McRae's was a mid-range regional department store chain founded and based in Jackson, Mississippi, with locations in Mississippi, Alabama, Louisiana, and Florida. The nameplate was in existence for more than a century.

==History==
Samuel P. McRae founded the store in Jackson, Mississippi in 1902 as a dry goods store. It remained a family-owned business through the ensuing decades, while continuing to grow. Sales increased from only $1 million in 1955 to $10 million in 1970. The first location outside Mississippi opened in University Mall (now University Town Plaza) in Pensacola, Florida in 1974. In 1987, McRae's acquired 13 stores in Alabama from Pizitz. With strengths in home furnishings, men's apparel, and cosmetics, the chain was considered one of the most successful family-owned businesses in the country.

McRae's was acquired by Tennessee-based Proffitt's in 1993 in a transaction that The New York Times called "a case of a little fish swallowing a bigger one." McRae's had 28 stores with combined annual sales of $419 million and Proffitt's had 25 stores with annual sales of only $201 million. After the sale, McRae's stores retained their name and were operated as a separate subsidiary.

Proffitt's merged with Saks Holdings, owner of Saks Fifth Avenue, in 1998. The merged company changed its name to Saks Incorporated. Proffitt's and McRae's became part of Saks Incorporated's Southern Department Store Group.

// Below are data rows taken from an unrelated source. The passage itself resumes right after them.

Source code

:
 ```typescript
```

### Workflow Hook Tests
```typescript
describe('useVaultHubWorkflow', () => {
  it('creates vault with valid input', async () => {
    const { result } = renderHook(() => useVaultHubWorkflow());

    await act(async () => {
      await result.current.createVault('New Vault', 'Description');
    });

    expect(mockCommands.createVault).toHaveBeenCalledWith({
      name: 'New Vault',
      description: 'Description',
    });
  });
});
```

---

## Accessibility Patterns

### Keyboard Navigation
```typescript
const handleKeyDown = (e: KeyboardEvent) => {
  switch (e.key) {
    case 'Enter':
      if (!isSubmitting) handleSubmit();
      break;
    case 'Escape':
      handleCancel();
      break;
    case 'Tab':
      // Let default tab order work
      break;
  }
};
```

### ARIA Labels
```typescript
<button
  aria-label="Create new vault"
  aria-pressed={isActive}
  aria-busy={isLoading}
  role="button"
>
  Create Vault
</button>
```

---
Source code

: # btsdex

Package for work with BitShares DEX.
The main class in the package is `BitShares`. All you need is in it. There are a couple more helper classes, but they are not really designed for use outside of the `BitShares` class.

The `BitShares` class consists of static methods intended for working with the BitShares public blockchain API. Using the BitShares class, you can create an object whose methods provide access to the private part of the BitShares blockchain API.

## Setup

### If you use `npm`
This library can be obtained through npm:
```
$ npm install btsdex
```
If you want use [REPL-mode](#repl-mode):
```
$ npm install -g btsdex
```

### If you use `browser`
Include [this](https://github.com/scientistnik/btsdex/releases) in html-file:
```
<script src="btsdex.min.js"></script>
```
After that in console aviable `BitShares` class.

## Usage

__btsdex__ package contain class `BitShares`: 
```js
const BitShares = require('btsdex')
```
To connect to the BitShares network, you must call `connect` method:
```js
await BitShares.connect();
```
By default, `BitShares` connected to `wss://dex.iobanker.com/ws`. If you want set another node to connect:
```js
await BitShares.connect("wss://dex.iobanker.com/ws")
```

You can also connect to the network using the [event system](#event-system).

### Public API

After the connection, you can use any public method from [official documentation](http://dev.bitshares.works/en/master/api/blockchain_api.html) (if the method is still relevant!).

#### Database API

Foley's acquired one McRae's in Louisiana at The Mall at Cortana, run by Mike Herndon. As Saks sought repositioning as a more luxury retail-oriented operation, its mid-range chains became targets for sale. McRae's and Proffitt's were among the first to be sold. Charlotte-based Belk, the nation's largest privately owned department store chain, bought Proffitt's/McRae's in a deal that closed in July 2005.

On March 8, 2006, most McRae's stores were rebranded into Belk stores, with three stores excluded. Locations in Tuscaloosa and Gadsden, Alabama were retained by Saks to convert to its Parisian chain, though both stores eventually would be among the Parisian locations also sold to Belk. In addition, the Mall of Louisiana store in Baton Rouge became a Dillard's location.